§ SUPPLIED RECORDS
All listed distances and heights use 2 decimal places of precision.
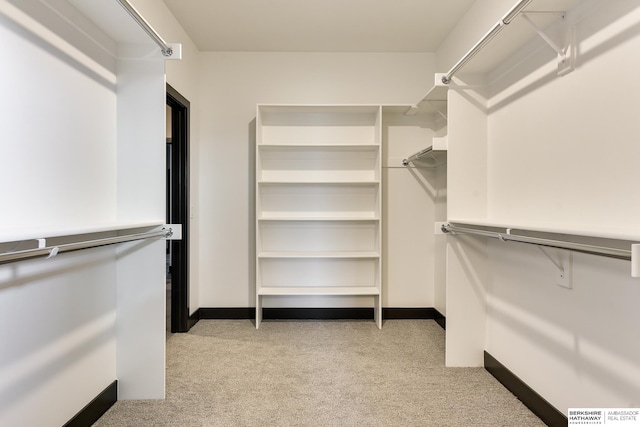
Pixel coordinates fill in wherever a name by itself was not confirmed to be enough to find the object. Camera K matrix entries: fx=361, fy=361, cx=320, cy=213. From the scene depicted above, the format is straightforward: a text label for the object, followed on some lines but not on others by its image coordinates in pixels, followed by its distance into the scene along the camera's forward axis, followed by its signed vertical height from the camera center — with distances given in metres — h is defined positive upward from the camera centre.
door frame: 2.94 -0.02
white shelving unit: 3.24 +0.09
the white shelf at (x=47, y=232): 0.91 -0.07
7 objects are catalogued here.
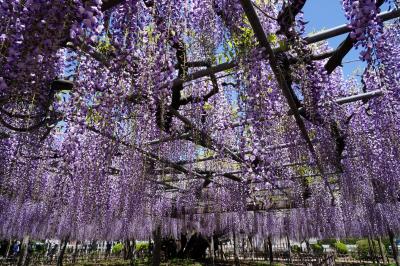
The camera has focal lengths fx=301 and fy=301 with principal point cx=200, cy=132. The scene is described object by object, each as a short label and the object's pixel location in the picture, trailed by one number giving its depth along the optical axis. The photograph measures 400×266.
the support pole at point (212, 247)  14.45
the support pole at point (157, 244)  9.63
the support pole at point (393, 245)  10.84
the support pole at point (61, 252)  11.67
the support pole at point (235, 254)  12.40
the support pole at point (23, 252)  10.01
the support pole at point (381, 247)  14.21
* * *
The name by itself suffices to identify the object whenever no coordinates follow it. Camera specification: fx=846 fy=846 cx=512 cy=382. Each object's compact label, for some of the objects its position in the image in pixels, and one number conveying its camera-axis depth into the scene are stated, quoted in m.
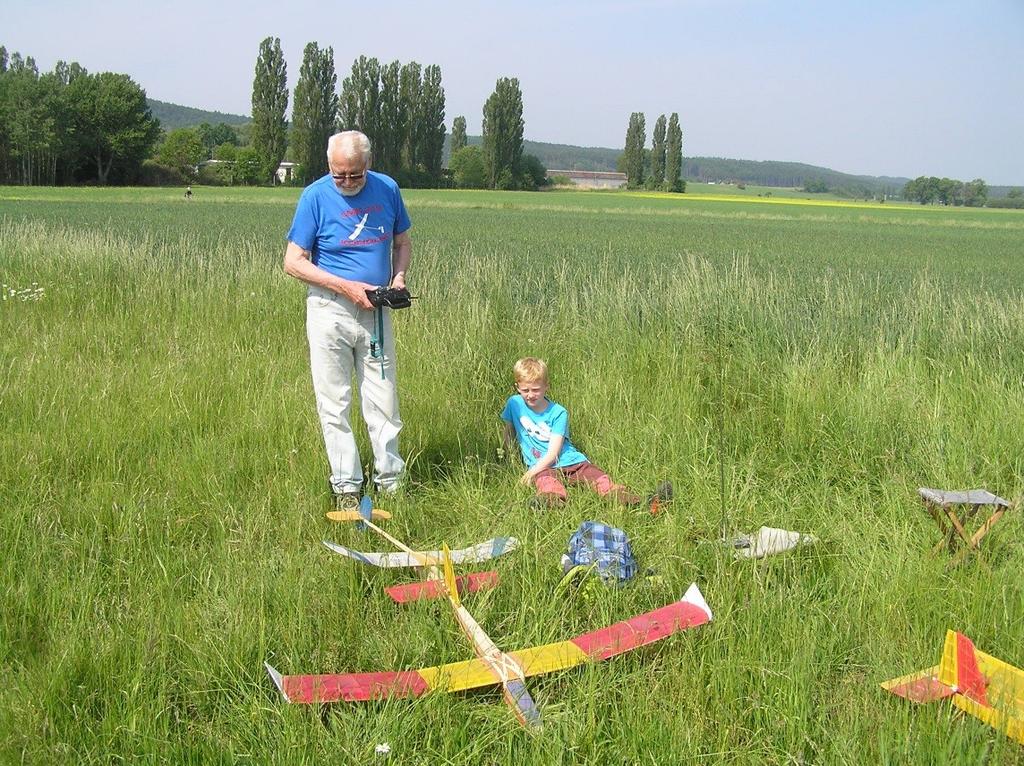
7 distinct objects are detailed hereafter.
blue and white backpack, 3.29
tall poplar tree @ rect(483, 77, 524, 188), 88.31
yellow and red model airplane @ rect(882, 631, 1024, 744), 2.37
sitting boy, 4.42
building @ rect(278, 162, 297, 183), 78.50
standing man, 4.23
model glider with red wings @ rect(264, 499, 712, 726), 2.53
==
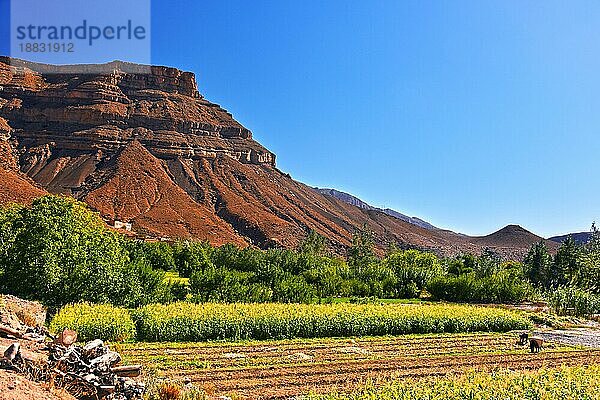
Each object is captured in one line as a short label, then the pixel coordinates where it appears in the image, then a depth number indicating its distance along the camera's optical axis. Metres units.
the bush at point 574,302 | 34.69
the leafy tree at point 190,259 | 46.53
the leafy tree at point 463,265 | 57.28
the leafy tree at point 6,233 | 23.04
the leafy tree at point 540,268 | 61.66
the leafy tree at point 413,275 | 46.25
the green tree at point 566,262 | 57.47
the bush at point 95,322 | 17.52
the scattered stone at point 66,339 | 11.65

§ ACTIVITY
Reproduce word for word the material above, starting with the line that has "the support pole at point (235, 254)" and stopping after the line that has "the support pole at point (381, 247)".

§ SOLUTION FOR THIS TASK
the support pole at point (235, 254)  12.40
the support pole at point (23, 252)  10.01
the support pole at point (381, 247)  14.21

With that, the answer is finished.